Demonstrantin in Cannes
APA/AFP/Valery Hache
Eine der Protestaktionen auf dem roten Teppich: Eine fast nackte Frau setzte ein Zeichen gegen sexuelle Gewalt an ukrainischen Frauen

Für Erschütterung sorgte die Doku „Mariupolis 2“ des im April bei den Dreharbeiten ermordeten litauischen Filmemachers Mantas Kvedaravicius. Der mit teils zittrigen Bildern gefilmte Vermächtnisfilm vermittelt eindrücklich die Realität im Krieg. Wie es ein Einwohner Mariupols darin in Worte fasst: „Es ist kein Witz, es ist der Tod.“ Auch ein spezieller Ehrenpreis gibt es mit Bezug zum Ukraine-Krieg: Dieser ging an den Minensuchhund Patron. Der Jack Russell Terrier stand bereits Anfang Mai in Kiew im Scheinwerferlicht, als er von Präsident Selenskyj mit einem Orden geehrt wurde.

„Top Gun“ und „Elvis“

Zum Kristallisationspunkt der „anderen“, populären Seite von Cannes wurde indes Tom Cruise, der mit der Fortsetzung des Fliegerspektakels „Top Gun“ von 1986 pompös gefeiert wurde: Dass zur Präsentation des ultimativen Festivalblockbusters tatsächlich die Kunstflugstaffel der französischen Luftwaffe über das Festspielhaus flog, während in Europa Angriffskrieg herrscht, sorgte für einiges an Kopfschütteln.

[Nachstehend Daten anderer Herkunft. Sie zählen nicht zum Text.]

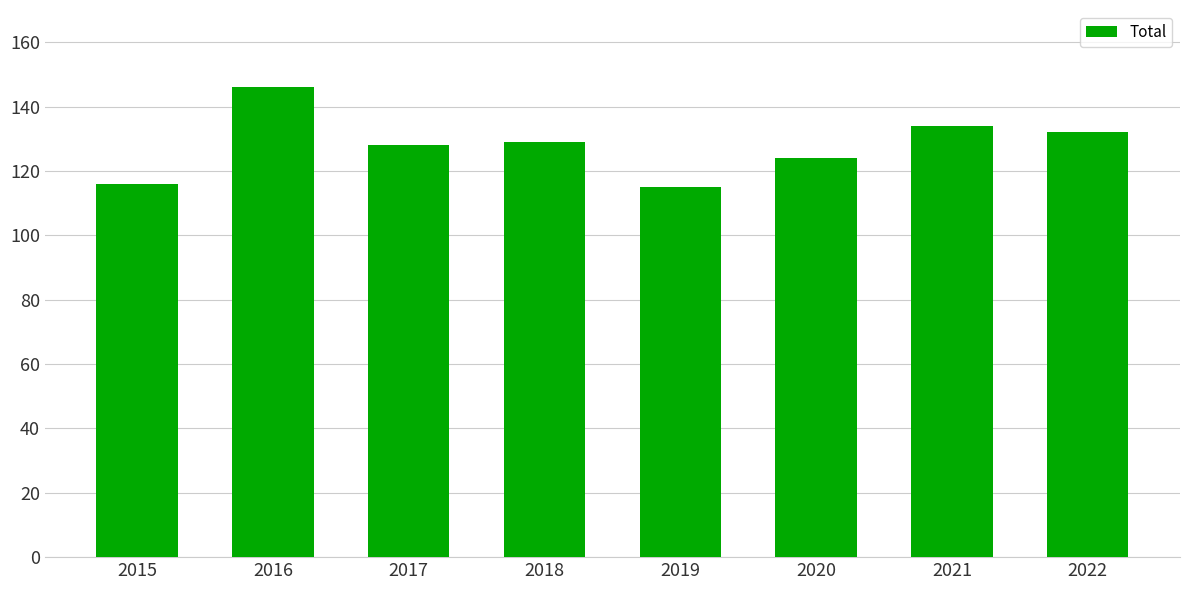

How many categories are shown in the chart?

8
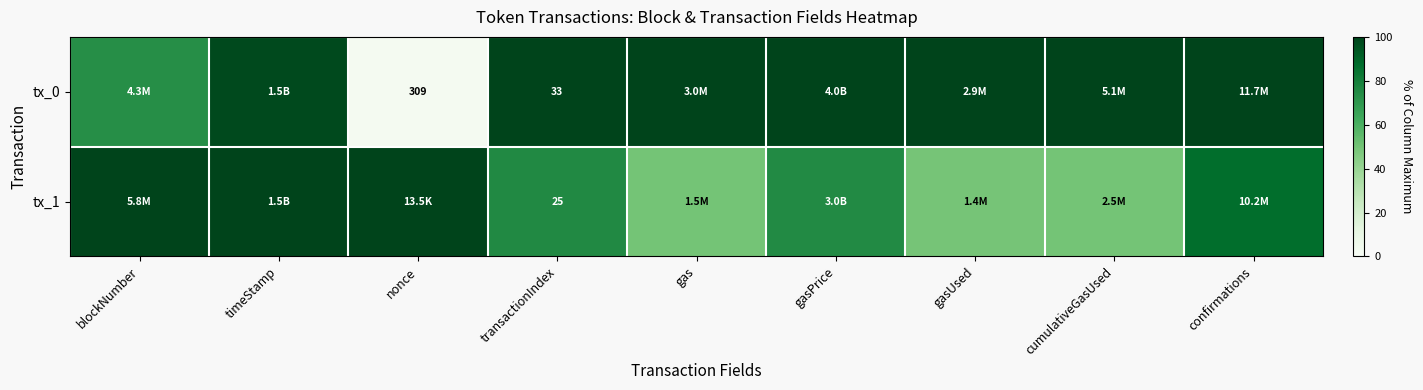

What is the total value across all series at blockNumber?

173.6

Der pandemiebedingt mehrfach verschobene Film kam als nostalgisches Spektakel aber durchwegs positiv an.

Als Film außer Konkurrenz überzeugte allen voran Baz Luhrmanns Biopic „Elvis“. Bei der Europapremiere wurde Tom Hanks und das restliche Filmteam mit Standing Ovations und zehn Minuten Applaus bedacht – dem längsten des diesjährigen Festivals.

„Elvis“ erzählt die Geschichte des Musikers (als Elvis: der aufstrebende Hollywood-Schauspieler Austin Butler) aus der Perspektive seines zwielichtigen Managers Tom Parker (Tom Hanks). Mit vielen Liveauftritten, grellen Szenenwechseln und Splitscreens will der Film, so heißt es, dem fieberhaften Leben Presleys nahe kommen.

Marie Kreutzer mit ungewöhnlicher Sisi-Biografie

Aus österreichischer Sicht fiel die wichtigste Entscheidung bereits am Freitagabend. Die luxemburgische Schauspielerin Vicky Krieps wurde für ihre Hauptrolle für den im Rahmen des ORF Film/Fernsehabkommens entstandenen Film „Corsage“ der österreichischen Regisseurin Marie Kreutzer in der Nebenschiene „Un certain regard“ ausgezeichnet. Kreutzers ungewöhnliche Sisi-Biografie erhielt bei der Aufführung minutenlangen, euphorischen Applaus: In dem Historiendrama gelingt der österreichischen Regisseurin ein unkonventioneller Blick auf eine Habsburger Monarchin in der Midlife-Crisis, erzählt in großen Bildern, mit bewusst gesetzten Interventionen und getragen vom Luxemburger Shootingstar Krieps.

Vicky Krieps in „Corsage“
Felix Vratny
In Marie Kreutzers „Corsage“ brilliert Vicky Krieps als alternde Kaiserin Sisi

Das berühmte Festival an der Cote d’Azur feierte in diesem Jahr schließlich auch seine 75. Ausgabe. Dazu fand am Dienstagabend eine Gala mit Stars wie Sophie Marceau, Kristen Stewart, Diane Kruger und Guillermo del Toro statt. „Kino ist nicht tot, Kino ist lebendig und wird nicht aussterben“, beschwor Festivalchef Thierry Fremaux dabei den Film für die große Leinwand. Das Festival konnte dieses Jahr ohne Maskenpflicht stattfinden. Vergangenes Jahr war es wegen der CoV-Pandemie in den Sommer verlegt worden, 2020 musste es coronavirusbedingt ausfallen.